> **TASK BRIEF**
Go line by line through the data below and count those that hold "front". Return only the number.

※

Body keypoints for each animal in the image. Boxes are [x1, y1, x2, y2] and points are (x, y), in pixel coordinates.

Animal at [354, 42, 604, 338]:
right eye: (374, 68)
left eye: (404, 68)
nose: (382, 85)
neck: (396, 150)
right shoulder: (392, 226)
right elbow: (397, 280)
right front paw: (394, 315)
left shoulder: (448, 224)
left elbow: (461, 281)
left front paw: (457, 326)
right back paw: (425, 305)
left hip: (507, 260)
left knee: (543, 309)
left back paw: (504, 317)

※

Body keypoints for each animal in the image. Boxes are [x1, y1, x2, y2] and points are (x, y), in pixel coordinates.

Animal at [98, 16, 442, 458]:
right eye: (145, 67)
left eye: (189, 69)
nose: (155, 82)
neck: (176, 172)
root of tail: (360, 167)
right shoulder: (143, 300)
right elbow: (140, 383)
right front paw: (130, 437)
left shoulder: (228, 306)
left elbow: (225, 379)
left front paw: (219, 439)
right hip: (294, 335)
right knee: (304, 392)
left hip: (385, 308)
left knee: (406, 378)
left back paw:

※

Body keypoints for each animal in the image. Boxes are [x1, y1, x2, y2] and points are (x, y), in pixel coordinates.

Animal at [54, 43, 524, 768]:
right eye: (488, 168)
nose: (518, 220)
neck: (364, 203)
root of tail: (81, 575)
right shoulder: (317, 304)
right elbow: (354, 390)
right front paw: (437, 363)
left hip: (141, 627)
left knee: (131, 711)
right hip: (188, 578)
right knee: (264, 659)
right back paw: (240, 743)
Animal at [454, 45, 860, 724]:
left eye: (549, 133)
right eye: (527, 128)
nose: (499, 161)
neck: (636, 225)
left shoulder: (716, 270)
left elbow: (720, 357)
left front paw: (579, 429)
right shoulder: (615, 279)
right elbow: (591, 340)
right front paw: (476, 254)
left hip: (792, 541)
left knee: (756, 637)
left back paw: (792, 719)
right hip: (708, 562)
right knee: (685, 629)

※

> **RESULT OF THIS TASK**
7